文段节选 >>
不止人多,排场也相当的拉风,二十八万五千人的军队,沿着黄河安营扎寨,营中的钟鼓声,百里之外听着像河水沸腾一样,非常的壮观。
 
但人数如此精确,排场如此拉风,实际就是为了把气氛搞起来吓唬张茂的。
 
为啥呢?
 
因为张茂老弟趁着刘曜打陈安的时候,派韩璞趁机占了陇西南安两郡的部分地区,还新设了一个秦州。不但不给刘哥面子,还趁机捞了一把。
 
所以刘曜一上来就兵分三路,两路分别攻打冀城(甘肃甘谷)的韩璞和桑壁(甘肃临洮)的阴鉴,自己则亲率大军陈兵黄河岸边,扬言要直捣姑臧。
 
一时间凉州上下一片惊慌,连张茂安排在黄河边的戍边军队都纷纷而逃,凉州的同志们就没见过这么大阵仗啊。【张茂临河诸戍,皆望风奔溃;自古军旅之盛未有斯比】
 
一看边军都军心涣散了,参军马岌(jí)劝张茂,领导您看对面人家老大亲自上门了,兄弟们镇不住场子啊,要不您也亲自上前线给兄弟们撑撑场面。长史氾祎(fán yī)一听大怒,你放屁,人家那么多人,你这是让领导去当炮灰送死啊。说罢就告马岌暗藏祸心,要张茂斩了马岌。
 
马岌说,你才放屁!你一个穷酸书生,天天只会打别人的小报告,完全不考虑国家大计,领导父子两代人多年的心愿就是想为朝廷翦除刘曜,如今刘曜自己送上门,所有人都在看领导的咋办。这时候不能上也得上,即使打不过气势也不能丢!【汜公糟粕书生,刺举小才,不思家国大计。明公父子欲为朝廷诛刘曜有年矣,今曜自至,远近之情,共观明公此举……力虽不敌,势不可以不出】
 
张茂一听有道理,但也不敢真去,随即亲自率军向东走了两步,屯于石头城(甘肃武威东)做做样子。
 
表面是要亲征,张茂其实心里慌得一批,问参军陈珍:刘曜尽起关中之兵,这么多人还是乘胜而来,咱们咋办呀?
 
陈珍说:领导您先别慌,刘曜虽然人多,但没多少精锐,大部分都是羌氐那帮乌合之众,和刘曜没啥恩情,而且东边的石勒还看着他呢,那才是他的心腹大患,他咋能一门心思跟我们在这儿耗呢。您放心吧,不出二十天,您随便给我几千人,我都能给您把刘耀抓回来。【曜兵虽多,精卒至少,大抵皆氐、羌乌合之众,恩信未洽,且有山东之虞,安能舍其腹心之疾,旷日持久,与我争河西之地邪!若二旬不退,珍请得弊卒数千,为明公擒之】
 
张茂这才安下心,这才分兵让陈珍去救韩璞。

所给条目 >>
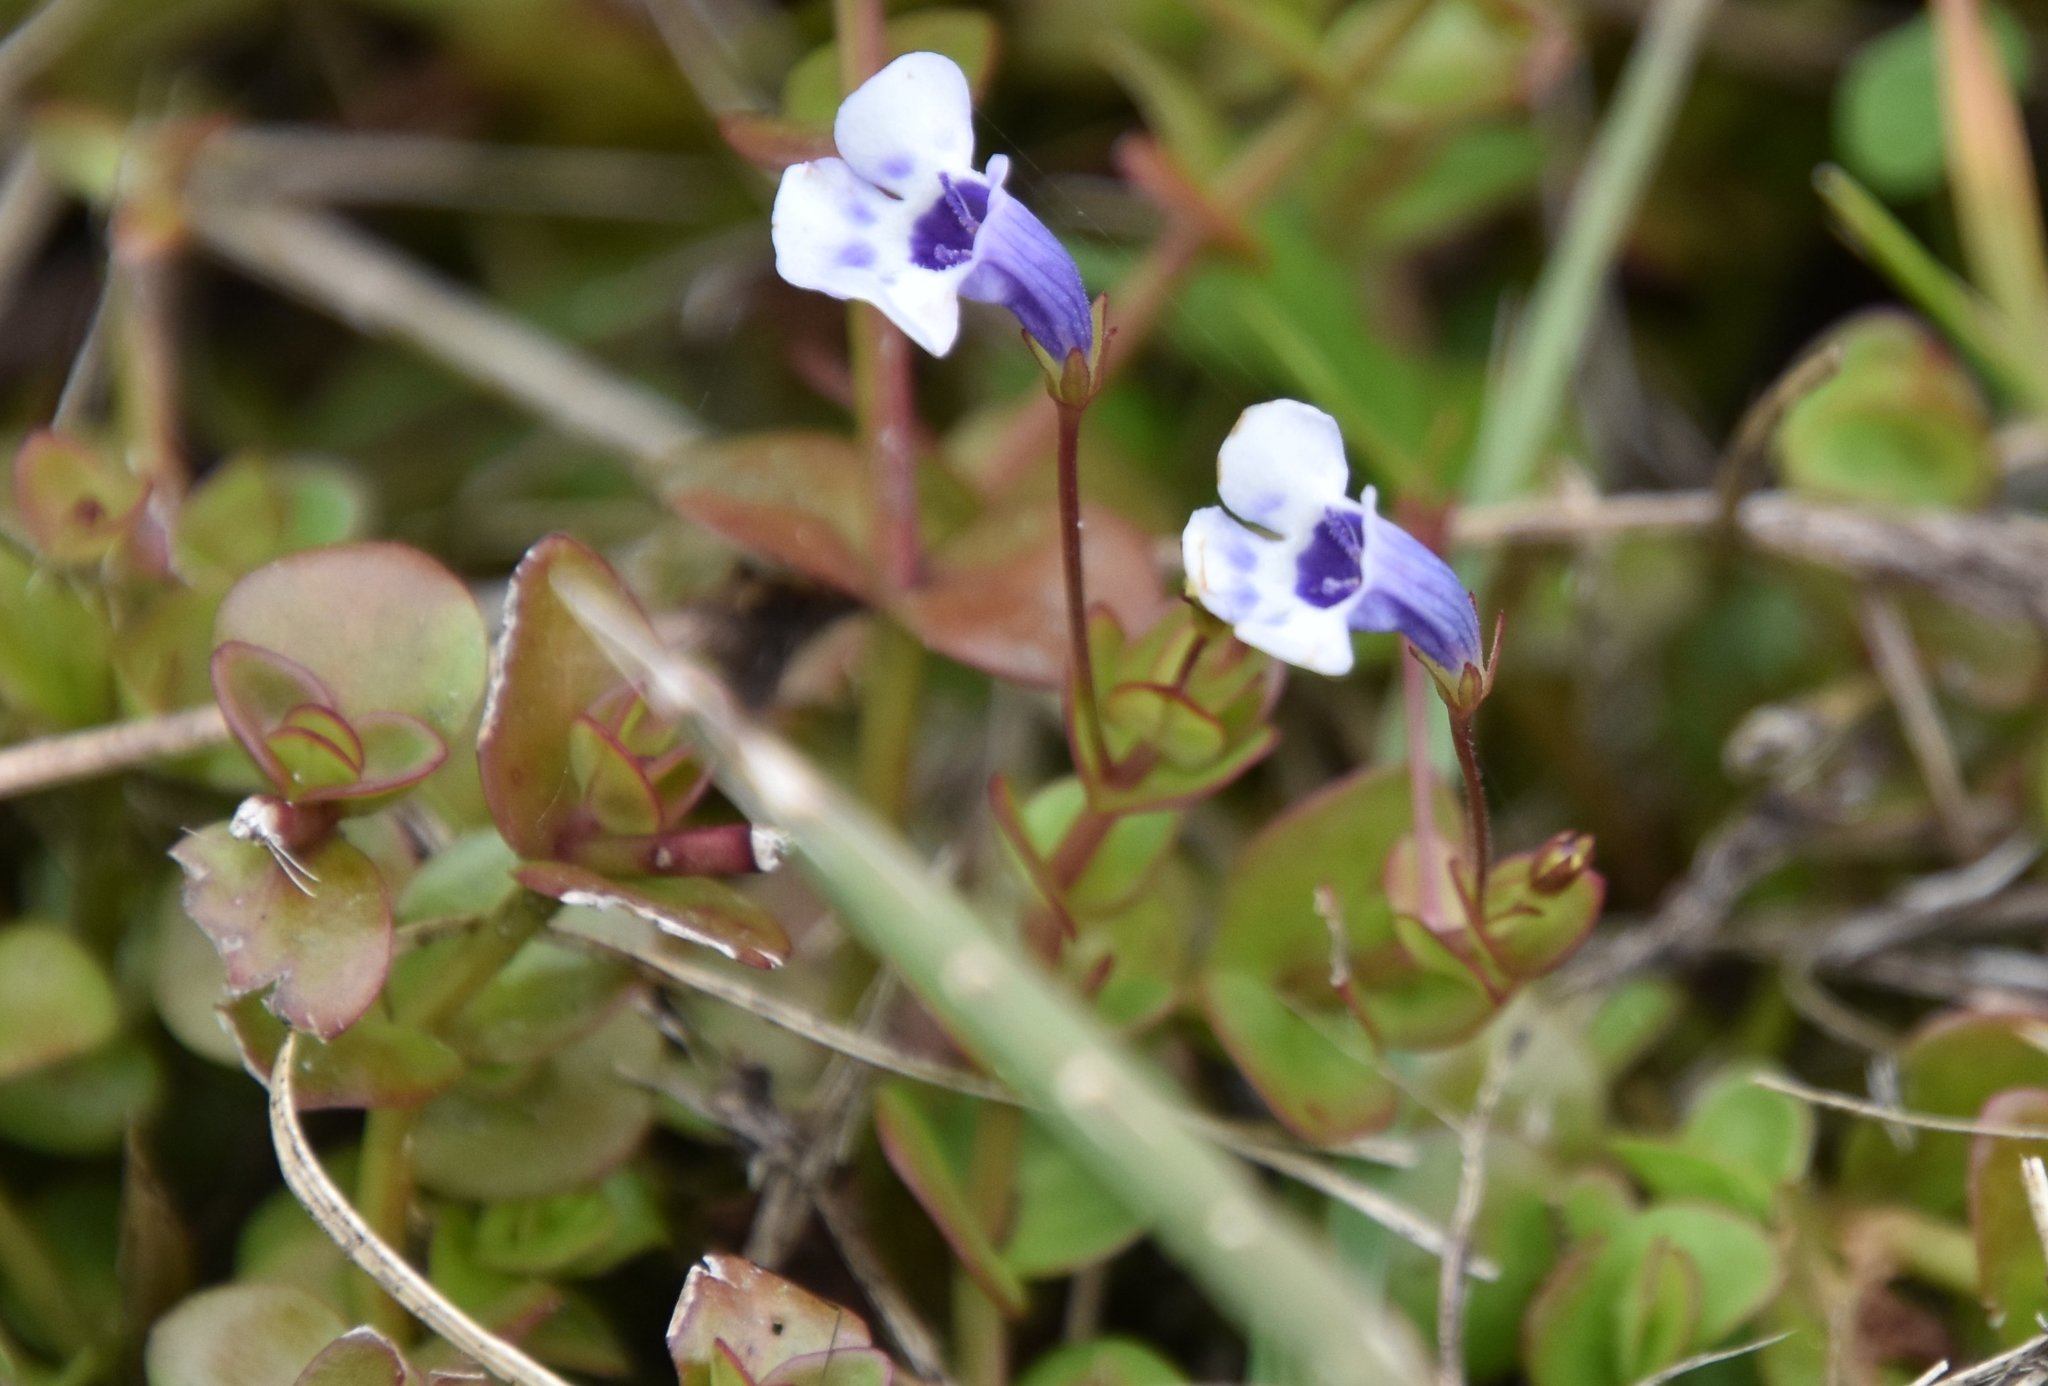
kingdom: Plantae
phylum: Tracheophyta
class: Magnoliopsida
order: Lamiales
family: Linderniaceae
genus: Lindernia
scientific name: Lindernia grandiflora
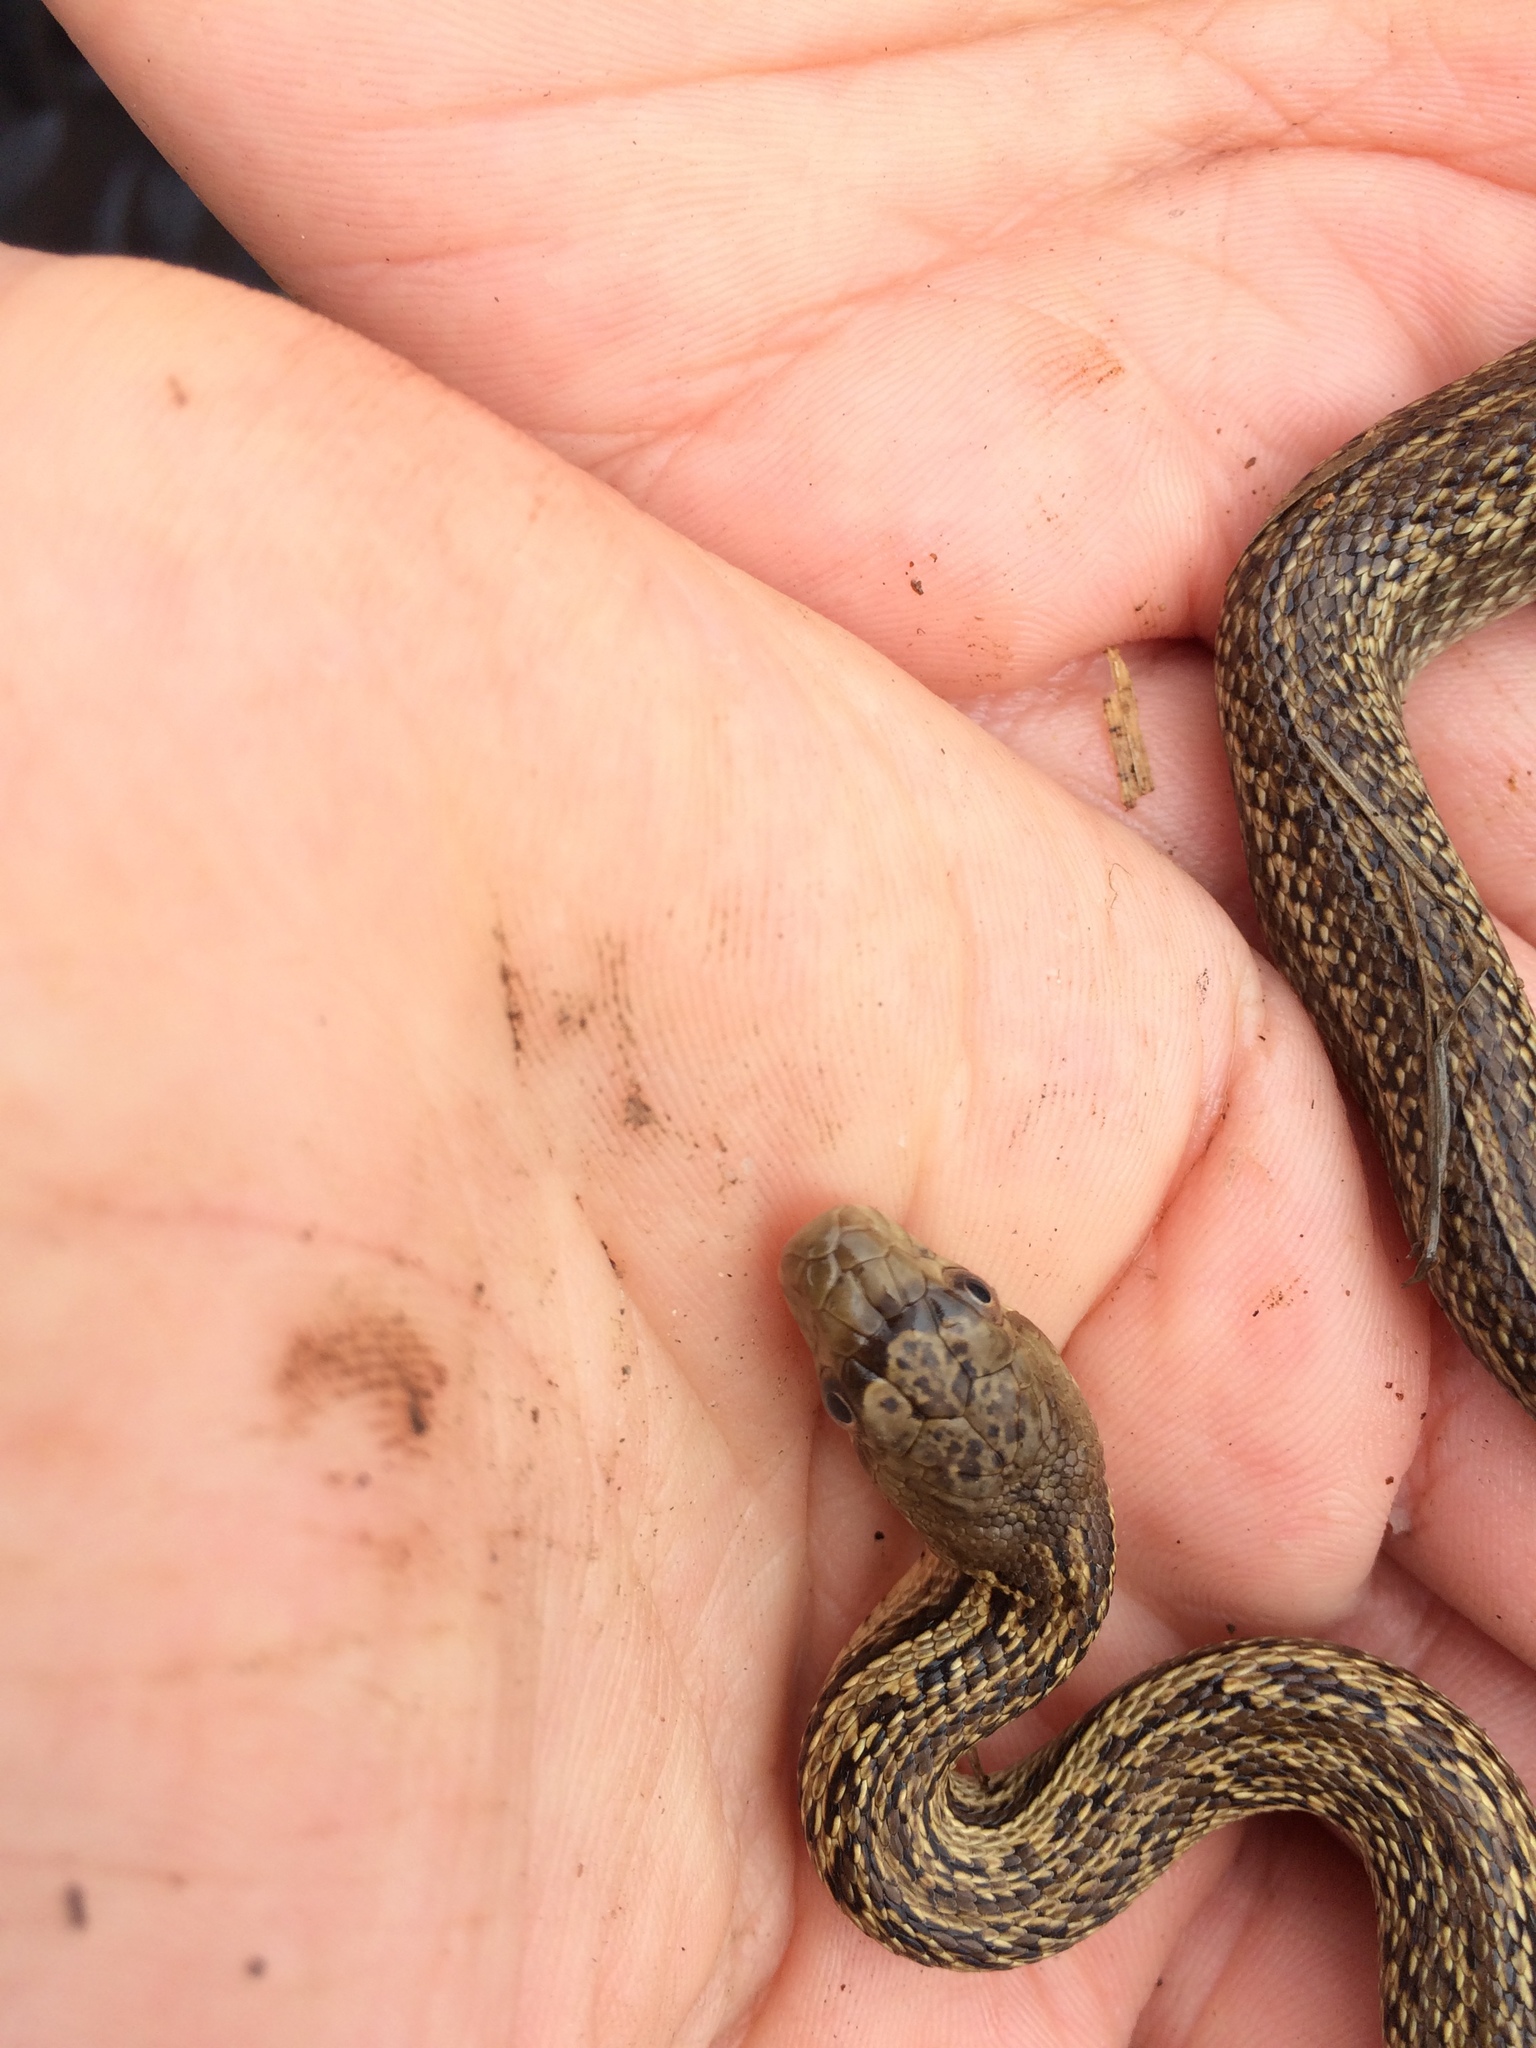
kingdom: Animalia
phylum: Chordata
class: Squamata
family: Colubridae
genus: Pituophis
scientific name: Pituophis catenifer
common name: Gopher snake
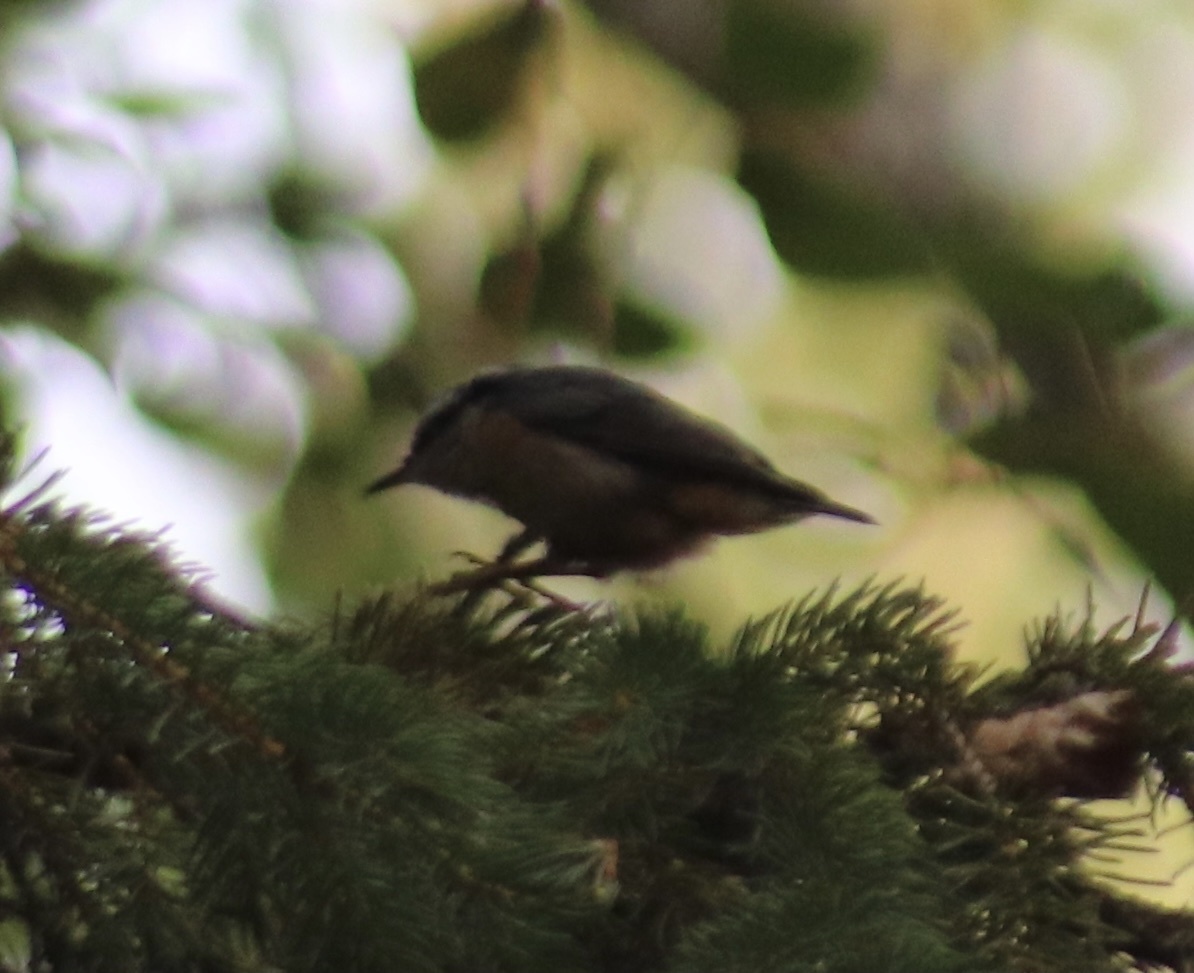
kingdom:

任务要求 1 >>
讲刘曜与张茂对峙的这段文字中,哪些地名后面用括号注明了今天的位置?请连同括号里的内容一起列出。
任务要求 2 >>
请把条目中从含有“class: Magnoliopsida”的那一行起,到条目最后一行为止的内容照原样重抄一遍,首尾两行都算在内,图片那几行不要抄。
上面的文段和这些条目出处不同,彼此没有关系。

参考答案 1 >>
冀城(甘肃甘谷)、桑壁(甘肃临洮)、石头城(甘肃武威东)

参考答案 2 >>
class: Magnoliopsida
order: Lamiales
family: Linderniaceae
genus: Lindernia
scientific name: Lindernia grandiflora
kingdom: Animalia
phylum: Chordata
class: Squamata
family: Colubridae
genus: Pituophis
scientific name: Pituophis catenifer
common name: Gopher snake
kingdom:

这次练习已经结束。